Büşra Çelik
Bozdünya; rengi, hevesi, şarkısı çalınmış bir dünyanın kapılarını aralıyor okuyucuya. Tozun toprağın birbirine karıştığı, radyoda çalan şarkıların bölündüğü, dışarıdan kör gözlerle bakılan insanların dünyasında usulca bir gezintiye çıkarıyor okuyucuyu.
Ketebe Yayınları’ndan çıkan Bozdünya Hüseyin Ahmet Çelik’in ikinci öykü kitabı. On iki öyküden oluşan eser, “Nimrüya”, “Berhava” ve “Bikarar” olmak üzere üç bölüme ayrılmış. Kitap, kör olan gözlerimize bir ışık tutacağını ilk sayfadaki alıntı ile belli ediyor: “Başkasına kör bakan, hayatın ışığını göremez.” Bozdünya; rengi, hevesi, şarkısı çalınmış bir dünyanın kapılarını aralıyor okuyucuya.

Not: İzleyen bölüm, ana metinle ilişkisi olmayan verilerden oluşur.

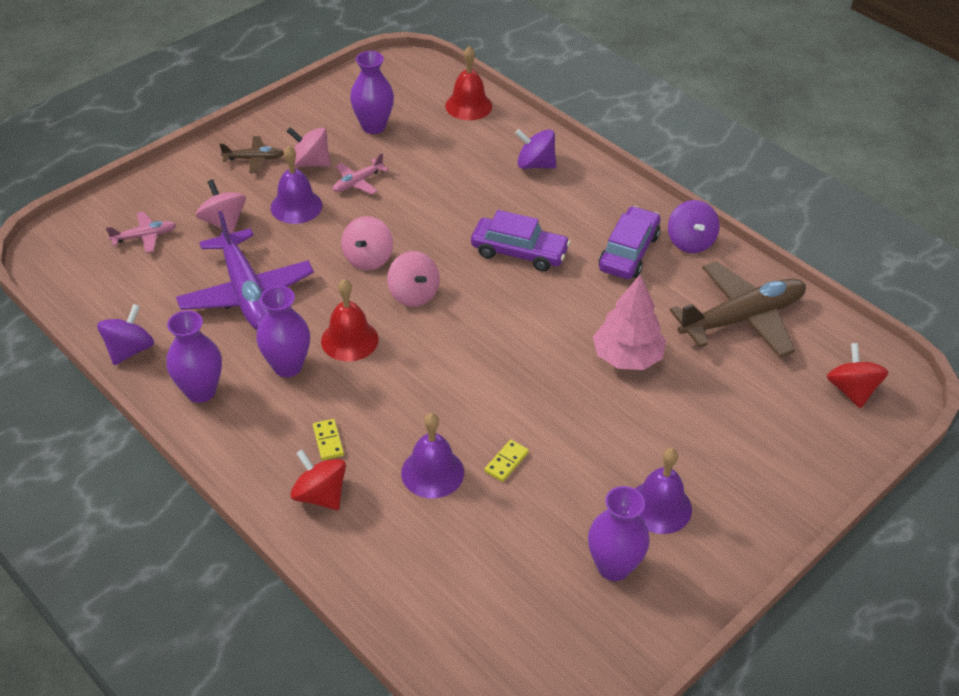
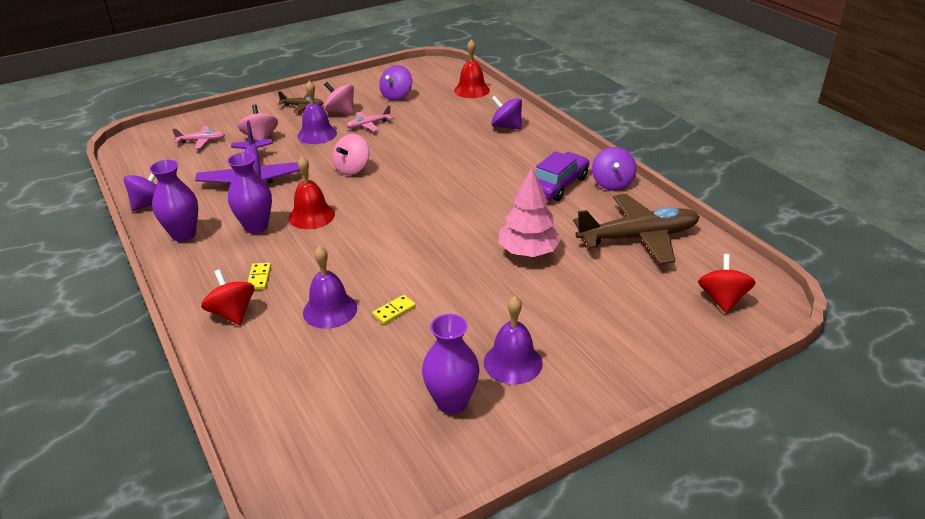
camera: 15 degrees right, 10 degrees down
(373, 126) = (396, 96): purple vase -> purple spinning top
(413, 294) = (375, 193): pink spinning top -> none
(519, 252) = (470, 176): purple car -> none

Tozun toprağın birbirine karıştığı, radyoda çalan şarkıların bölündüğü, dışarıdan kör gözlerle bakılan insanların dünyasında usulca bir gezintiye çıkarıyor okuyucuyu.

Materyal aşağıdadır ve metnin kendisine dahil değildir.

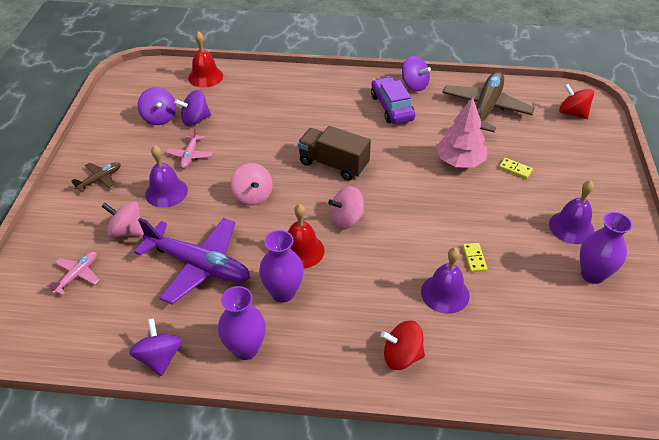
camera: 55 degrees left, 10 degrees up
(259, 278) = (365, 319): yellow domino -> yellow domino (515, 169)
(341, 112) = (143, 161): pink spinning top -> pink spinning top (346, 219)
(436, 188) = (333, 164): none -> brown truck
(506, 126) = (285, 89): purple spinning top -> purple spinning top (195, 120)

Bozdünya kelimesi, öncelikle kitabın ilk sayfalarında yazıldığı dönemde çok alaka uyandırmayan bir piyesin adı olarak karşımıza çıkıyor. Boz dünyanın kendisi gibi gelip geçiyor satırlar arasında. Kitabın ismi olmasa fark edilmeyecek kadar küçük bir detay olarak. Çünkü kitaptaki öykülerin ağırlıklı olarak anlattığı dünya tam olarak bu.
Dünyanın Puslu Tarafı
Hayatın içinde nasıl yaşayacağını bilemeyip rüyalar arasındaki sonsuz bir geçitte yürüyen insanların, içine düştüğü savaşı bile kavrayamayan çocukların, Nuh tufanından bu yana gagasında bir zeytin dalı taşıma gayretinde olan güvercinin, nereye sığacağı belirsiz, dünyanın akışına fazla gelen insanların yurdu Bozdünya. Dışarıdan seyrettiğimiz, televizyonda ya da sosyal medyada kısa videolardaki çarpıcı olarak nitelendirebileceğimiz, bir anlığına gözlerimizi dolduran ve o soylu küçük öfkemizle dünyayı kurtaran tweetler attıran hikayelerin yurdu Bozdünya.
Kitabın ilk bölümü olan “Nimrüya”, adından da anlaşılacağı gibi yarı rüya halinde, bir uykunun içinden çıkıp gelen hikayeler barındırıyor. “Feretza”da çalınan ve yanlış anlatılan bir karakterin yazar ile hesaplaşmasına tanık oluyoruz. “Rüyabaz” öyküsünde zaman zaman geçişleri bile yakalamakta zorlandığımız rüyalar arasında seyahat ediyoruz. İkinci bölüm olan “Berhava”da ise gerçek boz dünya ile karşılaşmanın burukluğunu yaşıyoruz. Kitabın son bölümü olan “Bikarar” ise yazarın bile kalemin ne yöne aktığını bilemediği, kendi içinde yolunu bulan hikayelerden oluşuyor. Olayların ve karakterlerin dahi gelgitli, kararsız, hiçbir şeyden emin olmayan halleri var bu bölümde.
Kitabın esas kısmını oluşturduğunu düşündüğüm ve “havaya uçurulmuş, yok olmuş” anlamına gelen “Berhava” bölümü altı öyküden oluşuyor. Boz dünya tam olarak burada hayat buluyor. Nasibine dünyanın isli, puslu tarafı düşenlerin hikayelerine tanık oluyoruz. “Yok, Ses Yok” öyküsünde Kabil’de sesleri yitiren bir adamın aradığı seslerin yakınından geçiyoruz sürekli. Geçiyoruz ama kör bir adam olarak, kör bir adama çarparak.
Sağır Olanlara Seslenmek
Bozdünya’nın insanları ise bizim beklediğimizden daha büyük bir huzura hasret. Aslında bütün bu hengamenin içinde bir kapı aralamış oluyor Hüseyin Ahmet Çelik. Beklemektense, kelimelere sarılıp Bozdünya’nın iyileşmeyen hikayelerini yazmış. Sağır olan adamların sesleri bir de buradan çıksın diye, hakikate sağır olanlara seslenmek için. Sesin yol alışına, kelimelerin kalemden çıkıp bir yere varışına tanık oluyoruz. Bu kitap, yazarın olan biten karşısında sağır ve dilsiz olmayıp elinden gelen en doğru şekilde bir ses çıkarma çabası olmuş. Bu sesi çıkarırken her hikayenin payına da kendine has bir ritim ve dil düşmüş.